Tak salah jika ku sebut kau pelangi. Kenapa engkau seperti pelangi? Atau pelangikah yang sepertimu? Sebab pelangimu itu amat menyejukkan hati kami kala merasai pertemuan denganmu. Ketika gulana kami menggunung, mungkin engkau salah satu tempat kami bercerita, yang sedikit-banyaknya mampu meredakan gulana kami. Mengapa engkau begitu menyejukkan? Mungkin dikarenakan Al-Qur’an yang senantiasa engkau ramaikan bersama awan; yang engkau baca, engkau pelajari, engkau amalkan, engkau ajarkan, engkau hafalkan, dan engkau senandungkan dengan amat syahdunya.

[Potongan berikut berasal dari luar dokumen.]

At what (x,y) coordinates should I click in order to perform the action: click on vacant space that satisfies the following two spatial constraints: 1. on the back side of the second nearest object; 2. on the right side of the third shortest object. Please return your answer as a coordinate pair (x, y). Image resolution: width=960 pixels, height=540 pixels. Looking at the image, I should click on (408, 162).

Sebab yang ku tahu, engkau selalu
merujuk pada sabda Nabi yang syahdu terdengar di telinga kita.

خَيْرُكُمْ مَنْ تَعَلَّمَ الْقُرْآنَ وَعَلَّمَهُ

“Sebaik-baik kalian adalah yang mempelajari Al-Qur’an dan mengajarkannya.”

Ah, bahagia sekali rasanya pernah membersamai kalian dalam dakwah ini. Dalam dakwah yang sejatinya  tidaklah mudah; dakwah yang penuh godaan dan cobaan, dakwah yang bukan permainan belaka, dakwah yang bukan hanya menuntut harta, tapi juga jiwa dan raga. IkhwatifiLlaah, berangkatlah dengan keadaan lapang maupun sempit, dalam kondisi apapun, dalam situasi apapun. Apakah syurgaNya tak begitu menggiurkan bagimu?